Le 17 mars, l’Union Africaine adoptait une résolution édictant des sanctions contre Madagascar ; Selon le commissaire chargé du Conseil de Paix et de Sécurité (CSP) de l’organisation continentale, « ces sanctions ne visent que le camp Rajoelina ». « Principalement les membres des Hautes Autorités, des membres des Forces armées, des tribunaux. Des sociétés pourraient bientôt faire également l’objet de sanctions » (d’après l’AFP). En effet, 109 personnalités, en tête le Président Andry Rajoelina et son épouse, des membres de la Présidence, de la Haute Autorité de la Transition, de la Haute Cour Constitutionnelle, du Conseil Militaire pour la Défense Nationale, figurent sur la liste des « sanctionnés ». Ils sont interdits de déplacement dans certains pays africains, leurs passeports invalidés, leurs avoirs à l’étranger gelés, etc.

Cette décision de l’Union Africaine est vivement condamnée par l’opinion publique malgache qui la considère comme une humiliation, piétinant la souveraineté de Madagascar et des 20 millions de Malgaches, en cette année où le pays célèbre les 50 ans de son Indépendance.

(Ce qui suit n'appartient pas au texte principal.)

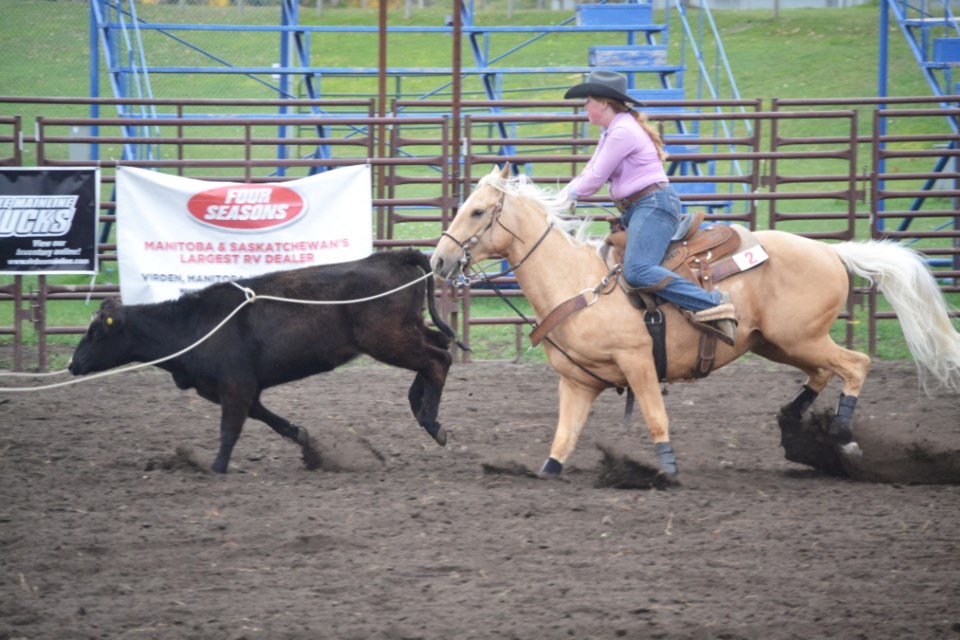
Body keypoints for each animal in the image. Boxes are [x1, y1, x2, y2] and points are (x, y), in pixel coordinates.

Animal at [432, 165, 960, 480]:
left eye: (477, 211)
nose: (438, 260)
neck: (577, 282)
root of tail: (832, 251)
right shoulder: (578, 381)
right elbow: (564, 436)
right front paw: (547, 471)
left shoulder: (639, 362)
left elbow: (654, 416)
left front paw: (666, 471)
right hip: (776, 342)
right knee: (822, 372)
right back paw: (796, 428)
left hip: (800, 337)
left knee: (855, 364)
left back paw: (844, 441)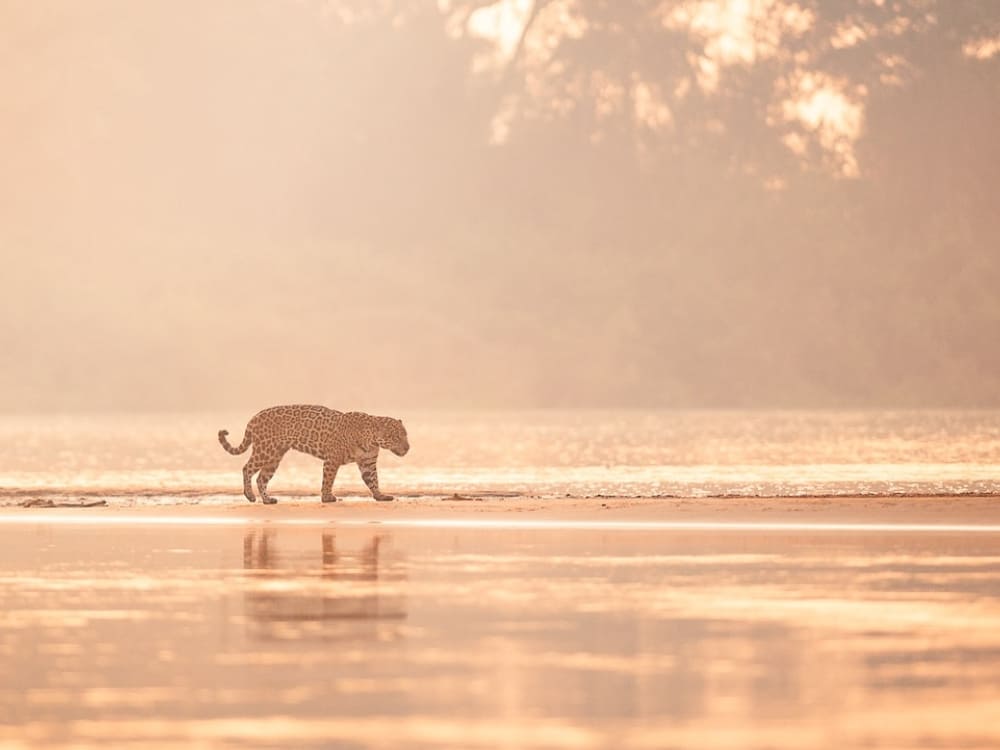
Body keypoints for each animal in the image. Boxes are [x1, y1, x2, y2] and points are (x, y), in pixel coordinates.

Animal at [218, 405, 409, 505]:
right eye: (396, 437)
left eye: (405, 435)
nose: (408, 448)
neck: (372, 439)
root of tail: (254, 417)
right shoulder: (332, 459)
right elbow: (328, 480)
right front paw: (327, 497)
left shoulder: (367, 462)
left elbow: (373, 480)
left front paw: (380, 496)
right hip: (265, 450)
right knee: (247, 468)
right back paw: (249, 496)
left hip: (275, 456)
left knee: (261, 478)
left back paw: (267, 499)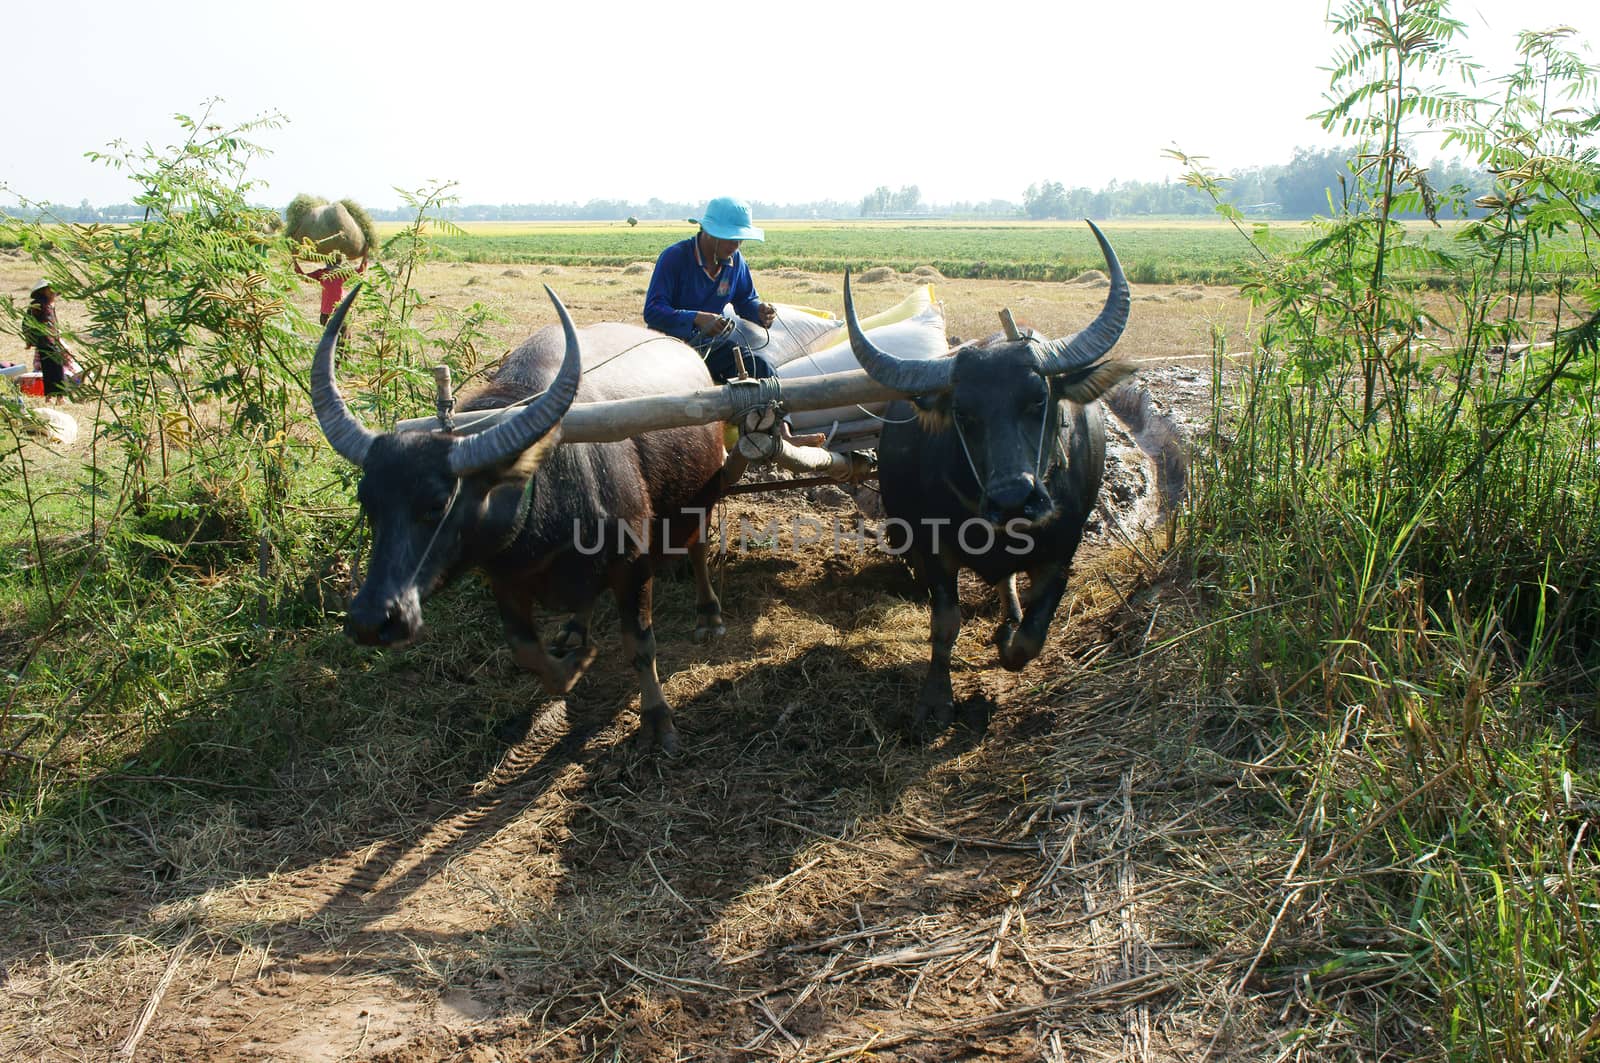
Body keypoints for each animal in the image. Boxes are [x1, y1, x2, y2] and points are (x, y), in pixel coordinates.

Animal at [312, 284, 726, 746]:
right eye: (368, 502)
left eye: (438, 504)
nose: (370, 620)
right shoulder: (505, 579)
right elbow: (524, 649)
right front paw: (573, 665)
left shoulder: (632, 565)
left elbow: (639, 644)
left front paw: (656, 717)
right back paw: (575, 630)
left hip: (700, 498)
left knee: (698, 549)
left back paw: (708, 613)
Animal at [844, 217, 1132, 730]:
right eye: (964, 412)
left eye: (1039, 399)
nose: (1014, 498)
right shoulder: (933, 546)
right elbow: (945, 623)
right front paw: (936, 700)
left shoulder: (1064, 549)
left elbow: (1035, 632)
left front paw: (1008, 642)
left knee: (1008, 584)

Réplique de la Haute Autorité de la Transition

La Haute Autorité de la Transition (HAT), qui s’est réunie le jeudi 18 mars, a fermement condamné l’Union Africaine, et a préconisé l’application de diverses mesures, notamment :

- La convocation des représentants diplomatiques en fonction à Madagascar, afin qu’ils déclarent officiellement leur position face à ces sanctions de l’UA. Les ambassadeurs des Etats-Unis, de l’Afrique du Sud, du Canada, qui ont déjà publiquement soutenu le chantage de l’U.A, sont particulièrement visés par la HAT.

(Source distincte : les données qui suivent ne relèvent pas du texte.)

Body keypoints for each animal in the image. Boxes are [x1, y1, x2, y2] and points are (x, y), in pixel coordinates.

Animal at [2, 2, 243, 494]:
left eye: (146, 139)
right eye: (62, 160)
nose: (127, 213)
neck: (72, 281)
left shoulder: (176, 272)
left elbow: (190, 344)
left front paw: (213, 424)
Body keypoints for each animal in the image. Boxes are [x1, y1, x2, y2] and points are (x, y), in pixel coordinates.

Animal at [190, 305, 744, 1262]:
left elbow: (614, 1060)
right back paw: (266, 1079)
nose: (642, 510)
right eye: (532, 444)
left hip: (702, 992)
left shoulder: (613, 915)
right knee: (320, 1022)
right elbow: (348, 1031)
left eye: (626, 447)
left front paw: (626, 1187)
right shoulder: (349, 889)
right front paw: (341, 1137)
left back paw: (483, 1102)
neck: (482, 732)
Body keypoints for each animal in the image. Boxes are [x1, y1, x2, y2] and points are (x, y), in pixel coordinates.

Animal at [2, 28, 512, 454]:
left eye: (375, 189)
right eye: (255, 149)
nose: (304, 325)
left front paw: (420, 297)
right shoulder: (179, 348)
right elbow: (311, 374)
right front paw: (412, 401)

- Un réexamen des implications politiques des décisions de l’UA qui contredisent ses objectifs pour le développement et la coopération entre les pays membres.

- Le gel d’avoirs à Madagascar des sociétés appartenant aux chefs des trois autres mouvances.

- L’interdiction du retour au pays de Ravalomanana et Ratsiraka.

Il importe de noter que cette attitude de l’Union Africaine met dans une situation inconfortable des sociétés, comme celles qui se sont largement investies dans l’extraction des ressources minières à Madagascar (RIO TINTO - ou SHERRIT).
La HAT a par ailleurs décidé de mettre en place des structures chargées d’examiner d’éventuels partenariats avec des pays ou sociétés autres que les partenaires “traditionnels” de la Grande Ile.

Nul n’ignore que ces positions de l’Union Africaine, qui exige contre la volonté des Malgaches l’application des Accords de Maputo et d’Addis-Abeba, auront des répercussions dans le domaine social, pour ne citer que les récentes retombées des inondations provoquées par le passage du cyclone Hubert qui a causé la mort d’une cinquantaine de personnes et l’exode de plusieurs dizaines de milliers de sinistrés vivant dans les villages inondés à Farafangana, Manakara, Vohipeno, Kianjavato (Sud-Est de l’Ile).

Une des leçons à tirer de cet échec cuisant des négociations conduites par l’Union Africaine (comme ailleurs en Afrique) est la méconnaissance de l’histoire et de la vitalité des sentiments patriotiques des Malgaches.

Le cas de Madagascar interpelle la solidarité des peuples et de toutes les entités progressistes à l’étranger, qui mettent au-dessus des calculs diplomatiques et bassement matériels le devoir d’humanité.